We have sensors which are very sensitive to movement. Make a data logger to detect human movement and log it to decide whether the wearer has an active lifestyle. See: http://www.cl.cam.ac.uk/teaching/1011/P31/docs/MS24.pdf
Consider whether it is more efficient to log start/stop times, or active/inactive every second. Use sleep mode to extend the battery life. How long can the device work from a miniature coin cell, or even a large capacitor. Consider how the data might be stored and later offloaded, and how to tell the wearer whether they are being fit or a couch potato. The project PCB is probably ideal for this logger.
Use 2 microcontrollers and a radio transmit/receiver chip such as the ER900TRS to make a radio link, which would work as a serial extender. Using a real-time clock or the timers in the microcontroller, or more probably both, synchronise the transmit and receive so that a batch of data is sent every minute, and sleep the rest of the time. See: http://www.cl.cam.ac.uk/teaching/1011/P31/docs/ER900TS.pdf
We have a chess playing robot which uses two stepper motors and two arms to move the pieces using a magnet under the board. The current movement is a bit jagged, and could be improved by interleaving the pulses to the stepper motors. To make things more complex, the two arms have different step sizes. Ideally the movement should be as close to cartesian as possible. As an example of the movement, think of how you would draw a straight line if your wrist was in a plaster cast and you could only move your elbow and shoulder joints. The mechanical parts and stepper motor drive electronics are complete.
Program a microcontroller to execute smooth* linear movement for the arm and magnet assembly, by issuing appropriate stepper motor control signals.
This is a challenging project, and will need more time than just the remaining 4 sessions. You might want to look at the mechanism, and talk to Brian Jones about stepper motors before deciding to undertake this project.

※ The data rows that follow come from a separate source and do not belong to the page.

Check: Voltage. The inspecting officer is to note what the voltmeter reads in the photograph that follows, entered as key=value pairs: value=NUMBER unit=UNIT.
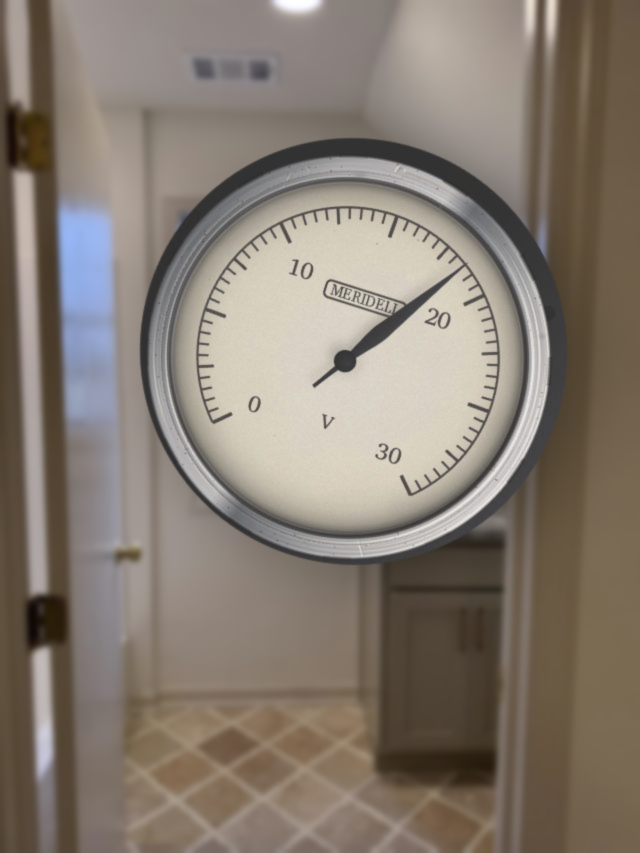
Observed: value=18.5 unit=V
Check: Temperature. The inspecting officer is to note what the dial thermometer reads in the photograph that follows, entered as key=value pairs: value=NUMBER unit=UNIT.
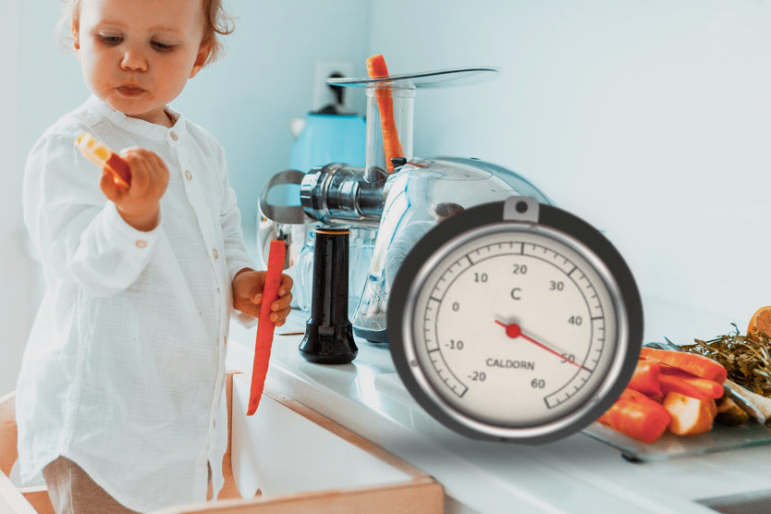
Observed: value=50 unit=°C
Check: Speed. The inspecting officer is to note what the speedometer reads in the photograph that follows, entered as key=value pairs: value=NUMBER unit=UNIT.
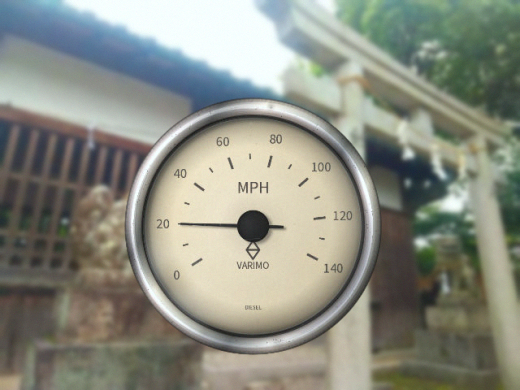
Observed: value=20 unit=mph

*OK, maybe not that smooth when operating at the limit of reach.
Make a recorder for sound which adapts its sample rate to match the frequency of the sound being sampled. For example the flow of water in a pipe will produce a characteristic sound, and if it is assumed that the rate will not suddenly change, the recorder can adapt the sample rate to minimise the memory required to store the samples.

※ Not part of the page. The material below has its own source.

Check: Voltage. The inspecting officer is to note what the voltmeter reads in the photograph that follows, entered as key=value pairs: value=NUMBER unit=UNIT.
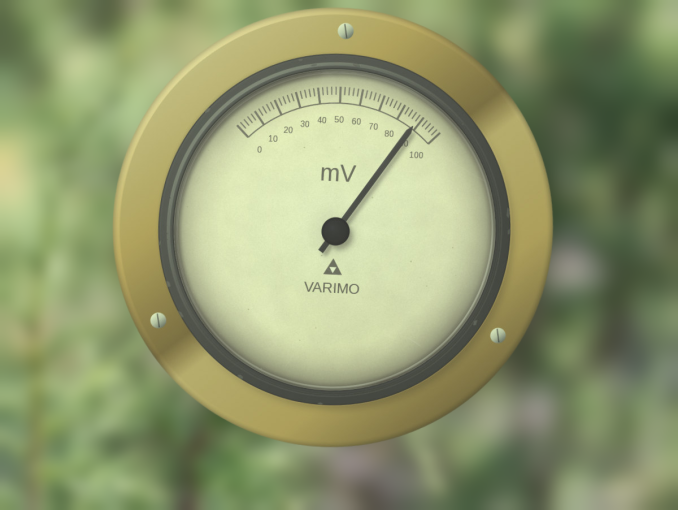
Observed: value=88 unit=mV
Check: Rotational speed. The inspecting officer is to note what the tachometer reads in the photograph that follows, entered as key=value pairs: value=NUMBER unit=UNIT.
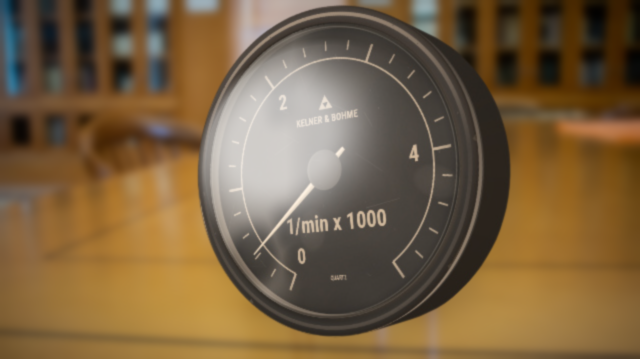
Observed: value=400 unit=rpm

Make a recorder for sound which ignores quiet periods, but timestamps and logs louder sounds, including something like 1 second prior to the sound exceeding the threshold, and a few seconds after.

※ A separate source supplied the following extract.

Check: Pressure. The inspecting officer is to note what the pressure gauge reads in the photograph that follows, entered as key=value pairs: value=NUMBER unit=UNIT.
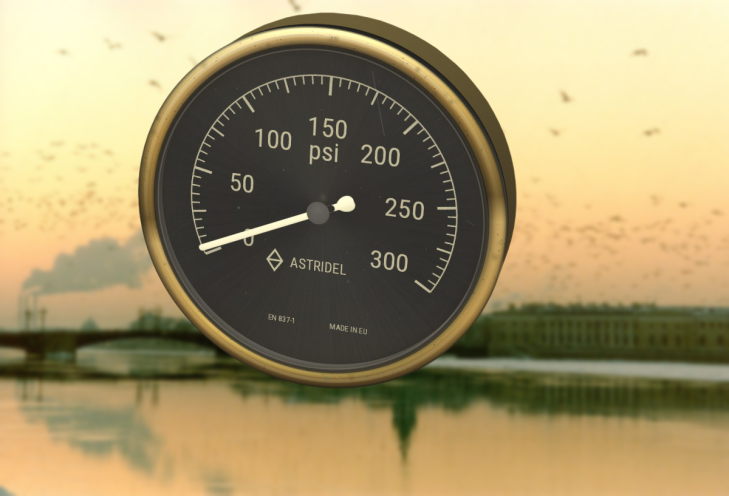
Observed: value=5 unit=psi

Some of the roadside cabinets for telecommunications are fitted with shock sensors to detect attempts at forcible entry. To avoid the alarm going off during authorized entry, the engineer might be required to enter a characteristic sequence of taps to the cabinet to disable the alarm. See: http://www.cl.cam.ac.uk/teaching/1011/P31/docs/MS24.pdf for details of a suitable shock sensor.
Create the electronics for a home or hotel digital safe. The lock mechanism would be driven by a servo, and you would need to implement a 4 or 6 digit key code to gain entry. These devices are battery powered, so it is important to sleep for nearly all the time, and to energise the servo for only a very short period. With a home safe, you enter the code, the door unlocks, then stays unlocked until you close the door, as detected by a microswitch. For a Hotel safe this almost guarantees that guests will leave the safe empty but locked with an unknown code when they leave, so the mechanism will need to be programmed differently.
Using a clamp meter which produces a voltage in proportion to the current in a wire, make a logger which calculates and logs power usage over time, with the ability to output logged data via serial, and the ability to show cumulative power used on an LCD.
Using the HMC**** chip which has an I2C interface, create a digital compass. You will need to devise a suitable display for the user to show them their heading. Then, make a logger which records the heading every few seconds, and which can calculate a very rough bearing back to the starting point, and display it to the user.